Let me just say that I am happy to take a place in this space alongside my talented colleagues, even our commissioner. (You should see how she bleats like a demented paper boy about league fees on our fantasy site).
Trash talking, I would argue, is primarily about amusing your friends, their sheeplike demeanors and sloping foreheads notwithstanding. The best place I have found for football trash talking is at www.SportsAlarm.com.

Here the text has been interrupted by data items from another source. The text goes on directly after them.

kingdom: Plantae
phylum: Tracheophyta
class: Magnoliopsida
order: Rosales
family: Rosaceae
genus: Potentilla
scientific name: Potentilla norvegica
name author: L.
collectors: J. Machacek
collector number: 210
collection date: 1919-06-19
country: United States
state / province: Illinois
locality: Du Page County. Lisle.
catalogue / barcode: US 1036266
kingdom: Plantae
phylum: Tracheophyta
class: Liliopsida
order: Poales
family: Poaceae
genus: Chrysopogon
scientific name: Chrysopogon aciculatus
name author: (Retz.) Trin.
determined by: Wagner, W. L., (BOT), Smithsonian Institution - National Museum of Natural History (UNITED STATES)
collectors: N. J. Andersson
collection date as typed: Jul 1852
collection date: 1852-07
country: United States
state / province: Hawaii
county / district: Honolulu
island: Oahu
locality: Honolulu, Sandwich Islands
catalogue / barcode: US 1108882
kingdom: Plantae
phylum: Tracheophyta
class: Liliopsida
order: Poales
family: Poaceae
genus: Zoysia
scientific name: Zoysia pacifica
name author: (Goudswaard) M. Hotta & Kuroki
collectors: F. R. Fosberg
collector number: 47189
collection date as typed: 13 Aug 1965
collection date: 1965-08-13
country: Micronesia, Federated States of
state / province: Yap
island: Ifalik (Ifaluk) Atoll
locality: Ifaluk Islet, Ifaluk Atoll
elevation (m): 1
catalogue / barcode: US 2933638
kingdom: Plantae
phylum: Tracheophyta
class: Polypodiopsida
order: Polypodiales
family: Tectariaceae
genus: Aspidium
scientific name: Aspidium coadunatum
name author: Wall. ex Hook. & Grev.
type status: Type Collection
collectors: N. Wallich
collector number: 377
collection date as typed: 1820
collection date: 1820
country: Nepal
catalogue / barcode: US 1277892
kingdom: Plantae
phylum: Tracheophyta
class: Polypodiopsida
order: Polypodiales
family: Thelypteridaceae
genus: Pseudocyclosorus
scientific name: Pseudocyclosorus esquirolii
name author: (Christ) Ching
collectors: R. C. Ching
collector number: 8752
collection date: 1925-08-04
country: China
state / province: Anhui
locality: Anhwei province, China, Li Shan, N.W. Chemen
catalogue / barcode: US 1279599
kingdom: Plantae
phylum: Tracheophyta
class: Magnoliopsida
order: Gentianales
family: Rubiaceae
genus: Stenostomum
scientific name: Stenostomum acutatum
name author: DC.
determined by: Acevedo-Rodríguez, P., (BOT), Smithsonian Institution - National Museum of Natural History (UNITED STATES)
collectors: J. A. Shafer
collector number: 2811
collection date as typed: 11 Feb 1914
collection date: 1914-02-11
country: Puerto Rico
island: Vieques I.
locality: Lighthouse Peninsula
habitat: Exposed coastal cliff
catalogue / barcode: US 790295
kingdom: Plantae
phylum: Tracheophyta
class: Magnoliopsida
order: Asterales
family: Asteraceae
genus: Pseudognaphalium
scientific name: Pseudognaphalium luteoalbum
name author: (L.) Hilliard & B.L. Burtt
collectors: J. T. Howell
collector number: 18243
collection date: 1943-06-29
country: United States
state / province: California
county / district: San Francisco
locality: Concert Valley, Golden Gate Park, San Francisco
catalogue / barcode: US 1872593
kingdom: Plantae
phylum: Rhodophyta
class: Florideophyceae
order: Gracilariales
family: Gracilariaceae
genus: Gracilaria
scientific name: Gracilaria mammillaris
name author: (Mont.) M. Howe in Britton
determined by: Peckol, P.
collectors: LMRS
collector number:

Beyond the entertainment factor, though, I would recognize that the sophomoric ritual has one advantage, when properly applied. It magnifies your fantasy triumphs and mitigates your fantasy failures by transforming the eventual point total into an afterthought. Winning makes it seem like your opponent really is a truss-owning, lapel-pin-wearing nitwit. And in defeat, trash talk can be the air bag to break the fall from your hyperbolic heights. The plug-necked yahoos on your team, you can say, will be sacking groceries by the end of the season.
The best trash talk, in my view, is layered and nuanced. And it doesnt focus only on your opponents team. It picks apart your opponent. The idea is to create a shock-and-awe-scale blizzard of nonsense, and the goal is to make your opponent drop his hands from his keyboard in exasperation.
What team does your opponent root for? Accuse a Giants fan of having a Joe Namath pillowcase. Wheres your opponent from? Give a look of concern no matter his reply, then say, I'll try to type slower for you next time. Is your opponent into politics? Label everyone a tax-and-spend corporate shill.
Cap all that with a liberal application of irrelevance. For instance, dont just conclude by saying your opponent is a twerp who drafts like my grandmother. Say that your opponent is a sweater-wearing, eyebrow-plucking twerp who drafts his team about as well as Zsa Zsa Gabor gave acceptance speeches at the Oscars. By the time your foe makes sense of that, his starting running back will have had puppies.
But what about you? Hmm? Recall a memorable slam? Have a tried-and-true technique? Know someone who seems impervious to insult? Take a moment and tells us about it. Put together some (fit-for-publication) thoughts. You wont be too busy returning phone messages from your friends, Im sure, to reply.
In addition to the trash talking, the Sports Alarm has a huge gallery of high resolution pictures of beautiful women and models in bikinis. The most popular models are: Lindsay Lohan, Carrie Underwood, Alessandra Ambrosio, and Paris Hilton.